The Norwegian Baby Sang – (in English, Baby Sing)
In Trondheim, I learned about a special program sponsored by churches for parents and very young babies. Siri, my hostess at Queen Maud shared her experience attending Baby Sang when her son was very young. She wondered if I might want to visit a session? Of course! Siri made arrangements for me (and my two friends who have been travelling with me) to attend the Baby Sang she had been a part of.
It was so much like a baby class in our Minnesota Early Childhood Family Education classes….(Renee, you would have LOVED this!) Babies arrived in their buggies at church …. As saw in the first picture and gather around the altar.
Parents and infants came forward and participated by sitting on mats in front of the altar. As the name implies, baby sang, there was singing. Not just light children’s songs but lullabies that were deep and meaningful
The woman leading the Baby Sang had an amazing voice and all of the parents joined in the singing but her voice could be heard above all. On the mats were some items we that we use in ECFE in Minnesota in baby classes such as light weight see-through scarves and bubbles, egg shakers used to for a back-ground rhythm and a pure tone bar. Here are are two samples of the music in Baby Sang: One sample is of the lighter music and one more somber. The babies were fascinated by both types of music.
What was so striking to me was that not only where there some familiar activities (peek-a-boo with the scarves, a song in which babies were tickled at the end, another song in which parents raised the babies up high) but some of the songs had a very different melody and pitch than tradition songs for children. In addition the parents and babies moved as a group following the leader from the front of the altar, to walking around the altar, to playing with bubbles at the communion rail and finally making a circle around the candles that are often lit in memory of a loved one.
The session ended with the babies back on the mats playing with one another and parents having coffee and good conversation. The Baby Sang leader spoke about the importance of the coffee and conversation for parents.
As I wrote about previously Parents take one year off when their child is born. That is why the barnehagen programs begin at 1 year of age. This program, Baby Sang ,serves to support parents during their leave by providing a positive experience with other parents and shared ideas about child development and learning.

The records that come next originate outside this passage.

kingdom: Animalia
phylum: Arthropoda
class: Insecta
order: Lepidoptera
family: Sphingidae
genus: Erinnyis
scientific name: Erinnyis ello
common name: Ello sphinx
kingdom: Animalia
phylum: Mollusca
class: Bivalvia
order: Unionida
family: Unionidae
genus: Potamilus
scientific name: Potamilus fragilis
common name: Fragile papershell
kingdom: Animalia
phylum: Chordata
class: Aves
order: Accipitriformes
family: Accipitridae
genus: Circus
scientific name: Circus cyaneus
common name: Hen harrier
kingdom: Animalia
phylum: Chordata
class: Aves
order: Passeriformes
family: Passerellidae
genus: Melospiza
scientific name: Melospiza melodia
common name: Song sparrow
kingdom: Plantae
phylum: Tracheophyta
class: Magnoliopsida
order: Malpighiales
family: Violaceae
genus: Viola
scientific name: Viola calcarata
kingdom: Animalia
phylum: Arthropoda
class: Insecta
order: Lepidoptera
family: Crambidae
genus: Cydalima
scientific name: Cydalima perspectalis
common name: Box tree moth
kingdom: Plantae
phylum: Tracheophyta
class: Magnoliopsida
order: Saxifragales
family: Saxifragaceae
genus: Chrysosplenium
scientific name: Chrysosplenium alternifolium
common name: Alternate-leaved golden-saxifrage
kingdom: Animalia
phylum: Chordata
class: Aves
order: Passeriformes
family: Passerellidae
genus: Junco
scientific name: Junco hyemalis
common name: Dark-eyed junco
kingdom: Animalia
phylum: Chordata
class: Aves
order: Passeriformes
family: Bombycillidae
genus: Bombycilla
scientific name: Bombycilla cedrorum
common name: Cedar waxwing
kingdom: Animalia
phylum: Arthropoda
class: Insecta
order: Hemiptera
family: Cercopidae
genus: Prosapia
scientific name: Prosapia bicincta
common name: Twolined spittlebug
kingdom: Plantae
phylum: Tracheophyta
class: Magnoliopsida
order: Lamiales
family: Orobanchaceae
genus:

The Baby Sang leader shared her philosophy in a written document (in Norwegian). The translation revealed the conceptual framework of this particular Baby Sang. I asked my high school classmate Walter Welo and his Norwegian wife, Bibbi, for help in translating the document so I could gain a better understanding.
What has become more clear to me is not all words and concepts translate well into English – and perhaps it is because the concepts and ideas are routed in culture and not entirely able to be translated. ( Thank you Walter and Bibbi for your willingness to translate this ‘on the spot’ as part of my visit with your family.) For those reading this, please note that I am sharing some of what I gleaned through the translation by Walter and Bibbi as well as connecting it to my observation. I want to learn more and hope to perhaps be able to discuss this with the Baby Sang leader who graciously allowed us to visit her class. Therefore, what is in italics indicates it is a rough translation.
What was revealed in the document through a quick translation is that: (all words in italics are translations from the document)
- Baby Sang time is like church for little ones.
- It is meant to be ministry to the babies and their parents – a way to embrace them as new members of the church family
- Through the movements, song and experiences it is intended they become familiar with church rituals
The Baby Sang leader also wrote about the fact when one plays with small babies (all of these babies were under one year of age, not yet walking) you learn words are irrelevant and visual effects, touch, and creative movements are meaningful for babies. She wrote about the importance of repetition giving children a sense of belonging and security.
Because Baby Sang is done in the church itself, it gives the experience a different dimension. (I felt this dimension very keenly as I observed.) Like a church service, Baby Sang is done with predictability. It is preparing children to participate in the rituals and routines in the church service.
About the movements around the church, it was explained that – when receiving communion, we move towards the alter, we stand and we kneel to worship God we go away with standing up in the world. In Baby Sang movements around the church are used as well. She wrote we use the room and all of our senses going here and going there, rocking the babies, swaying with the babies…through the Baby Sang movements we are connecting them to the church liturgy. In church we move in time and space with one another and we listen. The church service is created by making time and space for one another and God. It is something -that we do together. If you are not used to it it can be like a game….not knowing how to move a person becomes passive and feels foreign. (Baby Sang familiarizes both children and parents to these rituals)
When parents come to Baby Sang they get a positive experience by meeting each other think and find it is fun to do things together with their babies She described that one must completely enter Baby Sang with your heart and your mind. …This experience for the baby can be beautiful and fascinating for a child. (it was both!) We have to practice our faith to learn our faith.
I was so impressed with the music and the rituals. What a fabulous way for the church to welcome newborns and their parents. It is another way the Norwegian culture supports families starting with the very youngest.